The Moving Picture: Everything You Always Wanted to Know About H.264 but Were Afraid to Ask
I recently taught an H.264-specific class at Streaming Media East in New York. Though the class was 3 hours long, I can distill a bunch of useful knowledge into this column if you don't mind missing the sample videos and example screens, not to mention the insightful and surprisingly compelling lecture. Let's begin.
H.264 is today's "it" codec because it was jointly created by the ISO and ITU, two standards bodies that together control the cell phone, television, and computer industries. Throw in the fact that Apple, Adobe, and Microsoft (for Silverlight) have all adopted H.264, and you've got a technology with lots of mojo.
One unique characteristic of H.264 is that unlike WMV and VP6, which are controlled by single vendors (Microsoft and On2, respectively), many different vendors have produced H.264 codecs and their quality varies significantly at lower bitrates when you're pushing the ragged edge of data rate efficiency. At the risk of increasing my hate mail by 400%, I'll state that at aggressive bitrates, Apple's codec in Compressor is clearly the least efficient H.264 codec, especially for HD output. On the other hand, the MainConcept codec in Sorenson Squeeze, Adobe Media Encoder, and Rhozet Carbon Coder and the Dicas Codec in Telestream's Episode line of products are roughly equivalent for both SD and HD output.
When producing H.264 video, you'll have a number of unique encoding options. First is the choice of profile. Briefly, profiles define the types of encoding techniques that can be used to produce the H.264 bitstream. The simplest Baseline profile uses the most basic techniques, which produces a stream that can be played back on low-power devices such as iPods. The Main and High profiles use more advanced encoding techniques, resulting in better quality but a stream that requires more CPU power to decode. The rule here is to use the Baseline profile for devices and the High profile for computer playback.

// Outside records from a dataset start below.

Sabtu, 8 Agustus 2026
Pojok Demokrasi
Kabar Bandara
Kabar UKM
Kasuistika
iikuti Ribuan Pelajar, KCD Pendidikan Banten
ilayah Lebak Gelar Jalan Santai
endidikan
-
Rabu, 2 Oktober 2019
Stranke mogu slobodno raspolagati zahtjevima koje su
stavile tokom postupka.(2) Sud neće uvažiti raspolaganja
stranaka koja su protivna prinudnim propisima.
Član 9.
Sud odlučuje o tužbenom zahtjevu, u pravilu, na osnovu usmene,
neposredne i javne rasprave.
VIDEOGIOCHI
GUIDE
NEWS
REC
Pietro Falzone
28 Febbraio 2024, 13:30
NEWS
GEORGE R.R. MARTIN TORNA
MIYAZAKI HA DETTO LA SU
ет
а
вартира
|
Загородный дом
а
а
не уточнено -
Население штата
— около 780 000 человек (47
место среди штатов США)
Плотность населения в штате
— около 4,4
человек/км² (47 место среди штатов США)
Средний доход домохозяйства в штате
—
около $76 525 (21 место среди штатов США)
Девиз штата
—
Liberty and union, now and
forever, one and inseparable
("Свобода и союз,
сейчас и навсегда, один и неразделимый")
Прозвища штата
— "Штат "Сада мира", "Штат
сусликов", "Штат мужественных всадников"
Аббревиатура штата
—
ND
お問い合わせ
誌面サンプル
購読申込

The next choice you'll face in the typical encoder is the number of B-frames and "reference" frames (B-frames and P-frames being the incomplete frames in a group of pictures used in a compression format such as H.264 or MPEG-2). As you may know, B-frames are the most efficient frames in the group of pictures (GOP), since they can benefit from interframe redundancies found both before and after the B-frame in the stream. P-frames can only look backward for interface redundancies, so are less efficient, while I-frames (also called key frames) are wholly self-referential, making them the least efficient frame. The magic number I recommend for B-frames is three, which creates a sequence such as this: IBBBPBBBPBBBPBBBP, which then repeats. By the way, as with all streaming files, I recommend one I-frame every 10 seconds, or one every 300 frames in a 30 fps file, and always enable the option to add I-frames at scene changes.
Reference frames defines the number of frames within which a B-frame can find redundancies. As you would guess, B-frames find redundancies in the nearest frames, so any value beyond five seems to inflate search times (and the resultant encoding time) without improving quality. Use five for reference frames when given this option.

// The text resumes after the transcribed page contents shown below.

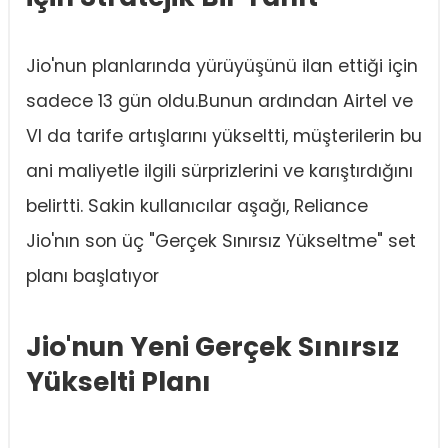
Jio'nun planlarında yürüyüşünü ilan ettiği için
sadece 13 gün oldu.Bunun ardından Airtel ve
VI da tarife artışlarını yükseltti, müşterilerin bu
ani maliyetle ilgili sürprizlerini ve karıştırdığını
belirtti. Sakin kullanıcılar aşağı, Reliance
Jio'nın son üç "Gerçek Sınırsız Yükseltme" set
planı başlatıyor
Jio'nun Yeni Gerçek Sınırsız
Yükselti Planı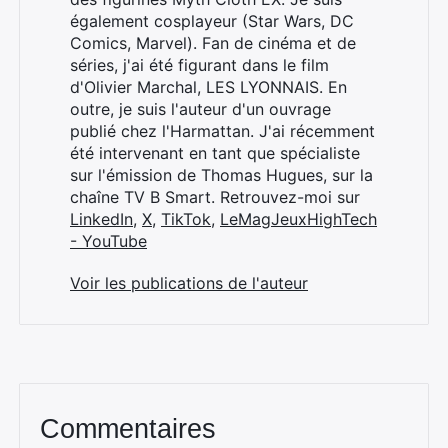
également cosplayeur (Star Wars, DC
Comics, Marvel). Fan de cinéma et de
séries, j'ai été figurant dans le film
d'Olivier Marchal, LES LYONNAIS. En
outre, je suis l'auteur d'un ouvrage
publié chez l'Harmattan. J'ai récemment
été intervenant en tant que spécialiste
sur l'émission de Thomas Hugues, sur la
chaîne TV B Smart. Retrouvez-moi sur
LinkedIn
,
X
,
TikTok
,
LeMagJeuxHighTech
- YouTube
Voir les publications de l'auteur
Commentaires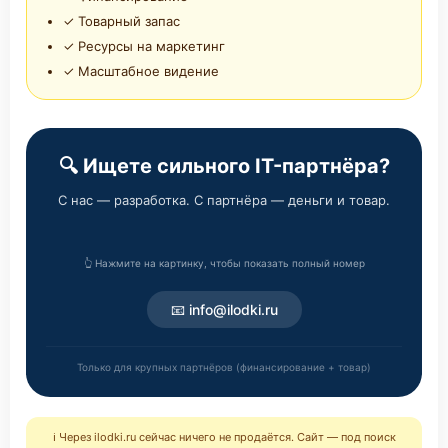
✓ Товарный запас
✓ Ресурсы на маркетинг
✓ Масштабное видение
🔍 Ищете сильного IT-партнёра?
С нас — разработка. С партнёра — деньги и товар.
👆 Нажмите на картинку, чтобы показать полный номер
📧 info@ilodki.ru
Только для крупных партнёров (финансирование + товар)
ℹ️ Через ilodki.ru сейчас ничего не продаётся. Сайт — под поиск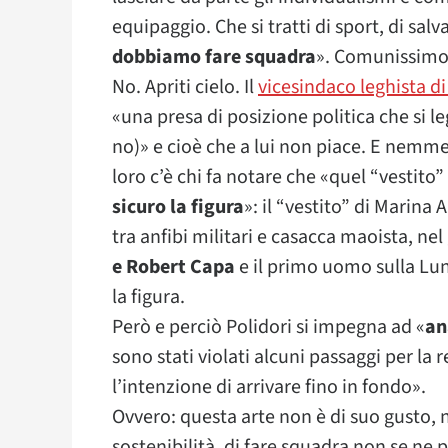
equipaggio. Che si tratti di sport, di salv
dobbiamo fare squadra
». Comunissimo
No. Apriti cielo. Il
vicesindaco leghista di
«una presa di posizione politica che si l
no)» e cioè che a lui non piace. E nemme
loro c’è chi fa notare che «quel “vestito”
sicuro la figura
»: il “vestito” di Marina
tra anfibi militari e casacca maoista, ne
e Robert Capa
e il primo uomo sulla Luna
la figura.
Però e perciò Polidori si impegna ad «
an
sono stati violati alcuni passaggi per la 
l’intenzione di arrivare fino in fondo».
Ovvero: questa arte non è di suo gusto, 
sostenibilità, di fare squadra non se ne p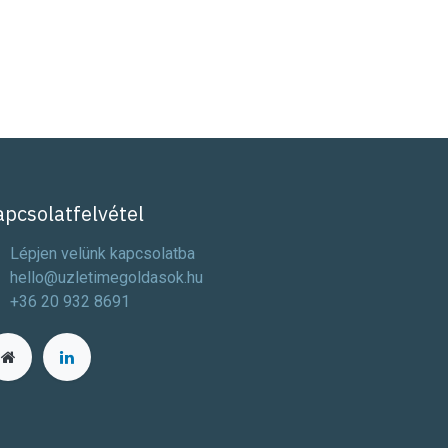
apcsolatfelvétel
Lépjen velünk kapcsolatba
hello@uzletimegoldasok.hu
+36 20 932 8691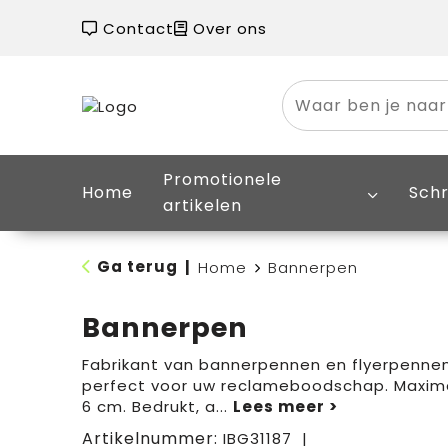
Contact
Over ons
Promotionele
Home
Schr
artikelen
Ga terug
|
Home
Bannerpen
Bannerpen
Fabrikant van bannerpennen en flyerpennen.
perfect voor uw reclameboodschap. Maxima
6 cm. Bedrukt, a
...
Artikelnummer:
IBG31187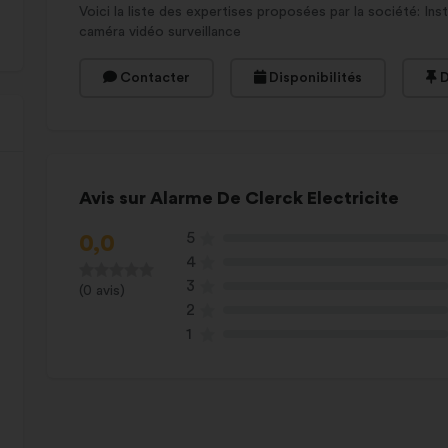
Voici la liste des expertises proposées par la société: Inst
caméra vidéo surveillance
Contacter
Disponibilités
D
Avis sur Alarme De Clerck Electricite
5
0,0
4
3
(0 avis)
2
1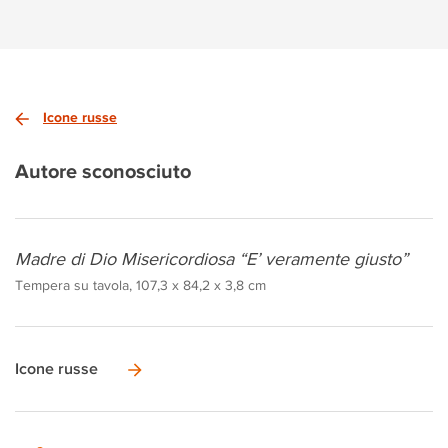
Icone russe
Autore sconosciuto
Madre di Dio Misericordiosa “E’ veramente giusto”
Tempera su tavola, 107,3 x 84,2 x 3,8 cm
Icone russe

The final H.264 encoding option that I'll address is entropy encoding, with two techniques available: CABAC and CAVLC. CABAC creates a higherquality, harder-to-compress stream, while CAVLC offers less quality but lower decode requirements. If you're producing for devices, CABAC isn't an option, since it's not available for the Baseline profile. If you're producing for computers, I recommend enabling CABAC and will point out that YouTube uses both the High profile and CABAC in its 720p H.264 encoded videos (check out the example here: www.youtube.com/watch?v=VJ5KJVCc5C4).

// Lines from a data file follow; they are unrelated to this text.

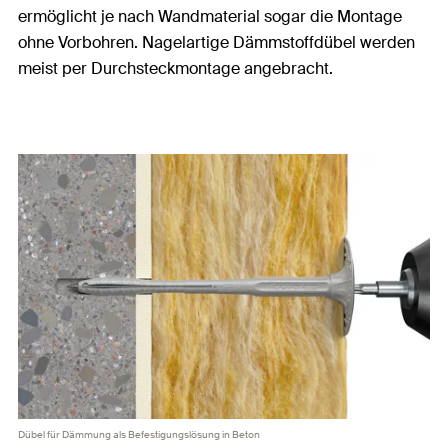
ermöglicht je nach Wandmaterial sogar die Montage
ohne Vorbohren. Nagelartige Dämmstoffdübel werden
meist per Durchsteckmontage angebracht.
Dübel für Dämmung als Befestigungslösung in Beton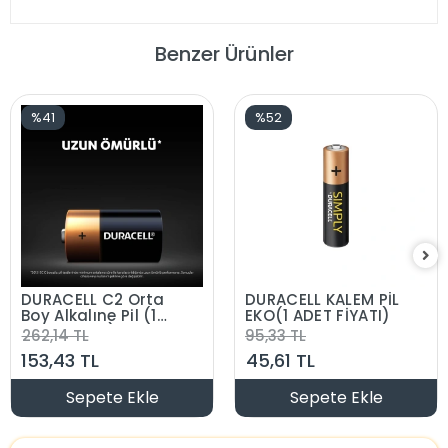
Benzer Ürünler
%41
%52
DURACELL C2 Orta
DURACELL KALEM PİL
Boy Alkalıne Pil (1
EKO(1 ADET FİYATI)
Adet Fiyatı)
262,14 TL
95,33 TL
153,43 TL
45,61 TL
Sepete Ekle
Sepete Ekle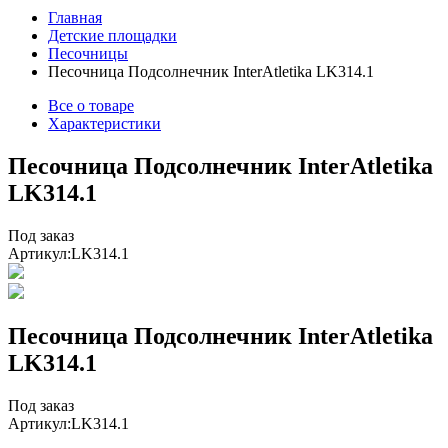
Главная
Детские площадки
Песочницы
Песочница Подсолнечник InterAtletika LK314.1
Все о товаре
Характеристики
Песочница Подсолнечник InterAtletika
LK314.1
Под заказ
Артикул:
LK314.1
Песочница Подсолнечник InterAtletika
LK314.1
Под заказ
Артикул:
LK314.1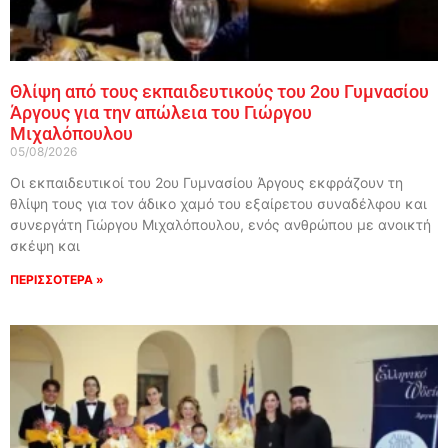
Θλίψη από τους εκπαιδευτικούς του 2ου Γυμνασίου
Άργους για την απώλεια του Γιώργου
Μιχαλόπουλου
05/08/2026
Οι εκπαιδευτικοί του 2ου Γυμνασίου Άργους εκφράζουν τη
θλίψη τους για τον άδικο χαμό του εξαίρετου συναδέλφου και
συνεργάτη Γιώργου Μιχαλόπουλου, ενός ανθρώπου με ανοικτή
σκέψη και
ΠΕΡΙΣΣΟΤΕΡΑ »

As mentioned, H.264 is now compatible with QuickTime and Flash and will be compatible Silverlight when Microsoft releases Silverlight 3.0 sometime during the second half of 2009. If producing for QuickTime playback, you can create either MOV or MP4 files. The Flash player can play these formats plus files encoded into an F4V stream, and Johnny-come-lately Silverlight promises to play files created with all three extensions. Note that all three players can play files produced using the High profile with all advanced encoding options enabled, so no worries there.
How about general configuration options such as resolution and data rate? Largely due to the historical work of a big company that only recently adopted H.264, there's a general impression among streaming producers that H.264 video files don't play back smoothly on low power computers. In my comparison tests, I found that H.264 required less CPU horsepower to decode than either VP6 or VC-1, which you can read about here: www.streamingmedia.com/article.asp?id=10776. Basically, if you're converting from the VP6 or VC-1 codecs, you should be able to use the same resolution and data rate for your H.264 files and produce better looking video that requires less CPU horsepower to play back.
All of this sounds great, but H.264 does have one significant negative, which is an as-yet-undefined royalty obligation starting in January 2011 (www.mpegla.com/avc/avc-faq.cfm). No one knows what the charge will be, and it's at least likely that there will be some de minimis exceptions for small websites. However, if you recommend that your major corporate clients adopt H.264, whether for producing podcasts or general web use, you need to advise them that they'll probably have to send checks to the MPEG LA for the privilege.
Jan Ozer (jan at doceo.com) is currently working on a book on using video on social networking and content aggregation sites to grow your business.